__WHAT TO DO__. Would you return the data below exactly as it stands, with every picture left out?

══ RECORD EXTRACTS

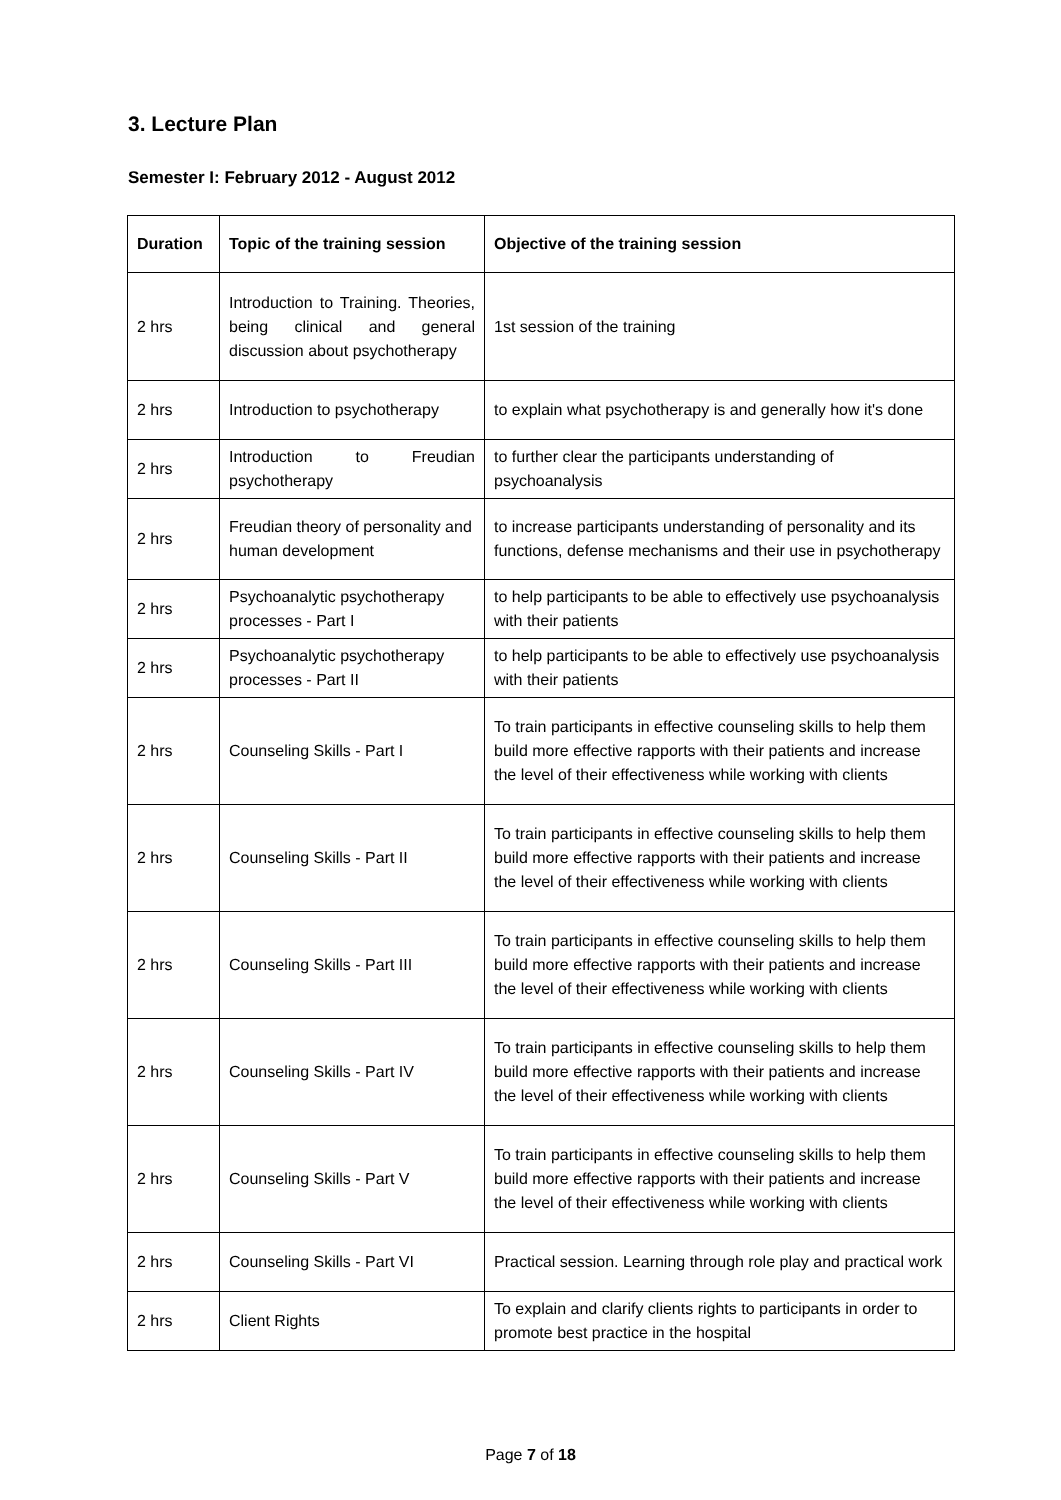3. Lecture Plan
Semester I: February 2012 - August 2012
| Duration | Topic of the training session | Objective of the training session |
| --- | --- | --- |
| 2 hrs | Introduction to Training. Theories, being clinical and general discussion about psychotherapy | 1st session of the training |
| 2 hrs | Introduction to psychotherapy | to explain what psychotherapy is and generally how it's done |
| 2 hrs | Introduction to Freudian psychotherapy | to further clear the participants understanding of psychoanalysis |
| 2 hrs | Freudian theory of personality and human development | to increase participants understanding of personality and its functions, defense mechanisms and their use in psychotherapy |
| 2 hrs | Psychoanalytic psychotherapy processes - Part I | to help participants to be able to effectively use psychoanalysis with their patients |
| 2 hrs | Psychoanalytic psychotherapy processes - Part II | to help participants to be able to effectively use psychoanalysis with their patients |
| 2 hrs | Counseling Skills - Part I | To train participants in effective counseling skills to help them build more effective rapports with their patients and increase the level of their effectiveness while working with clients |
| 2 hrs | Counseling Skills - Part II | To train participants in effective counseling skills to help them build more effective rapports with their patients and increase the level of their effectiveness while working with clients |
| 2 hrs | Counseling Skills - Part III | To train participants in effective counseling skills to help them build more effective rapports with their patients and increase the level of their effectiveness while working with clients |
| 2 hrs | Counseling Skills - Part IV | To train participants in effective counseling skills to help them build more effective rapports with their patients and increase the level of their effectiveness while working with clients |
| 2 hrs | Counseling Skills - Part V | To train participants in effective counseling skills to help them build more effective rapports with their patients and increase the level of their effectiveness while working with clients |
| 2 hrs | Counseling Skills - Part VI | Practical session. Learning through role play and practical work |
| 2 hrs | Client Rights | To explain and clarify clients rights to participants in order to promote best practice in the hospital |
Page 7 of 18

════

__RESULT__.
3. Lecture Plan
Semester I: February 2012 - August 2012
| Duration | Topic of the training session | Objective of the training session |
| --- | --- | --- |
| 2 hrs | Introduction to Training. Theories, being clinical and general discussion about psychotherapy | 1st session of the training |
| 2 hrs | Introduction to psychotherapy | to explain what psychotherapy is and generally how it's done |
| 2 hrs | Introduction to Freudian psychotherapy | to further clear the participants understanding of psychoanalysis |
| 2 hrs | Freudian theory of personality and human development | to increase participants understanding of personality and its functions, defense mechanisms and their use in psychotherapy |
| 2 hrs | Psychoanalytic psychotherapy processes - Part I | to help participants to be able to effectively use psychoanalysis with their patients |
| 2 hrs | Psychoanalytic psychotherapy processes - Part II | to help participants to be able to effectively use psychoanalysis with their patients |
| 2 hrs | Counseling Skills - Part I | To train participants in effective counseling skills to help them build more effective rapports with their patients and increase the level of their effectiveness while working with clients |
| 2 hrs | Counseling Skills - Part II | To train participants in effective counseling skills to help them build more effective rapports with their patients and increase the level of their effectiveness while working with clients |
| 2 hrs | Counseling Skills - Part III | To train participants in effective counseling skills to help them build more effective rapports with their patients and increase the level of their effectiveness while working with clients |
| 2 hrs | Counseling Skills - Part IV | To train participants in effective counseling skills to help them build more effective rapports with their patients and increase the level of their effectiveness while working with clients |
| 2 hrs | Counseling Skills - Part V | To train participants in effective counseling skills to help them build more effective rapports with their patients and increase the level of their effectiveness while working with clients |
| 2 hrs | Counseling Skills - Part VI | Practical session. Learning through role play and practical work |
| 2 hrs | Client Rights | To explain and clarify clients rights to participants in order to promote best practice in the hospital |
Page 7 of 18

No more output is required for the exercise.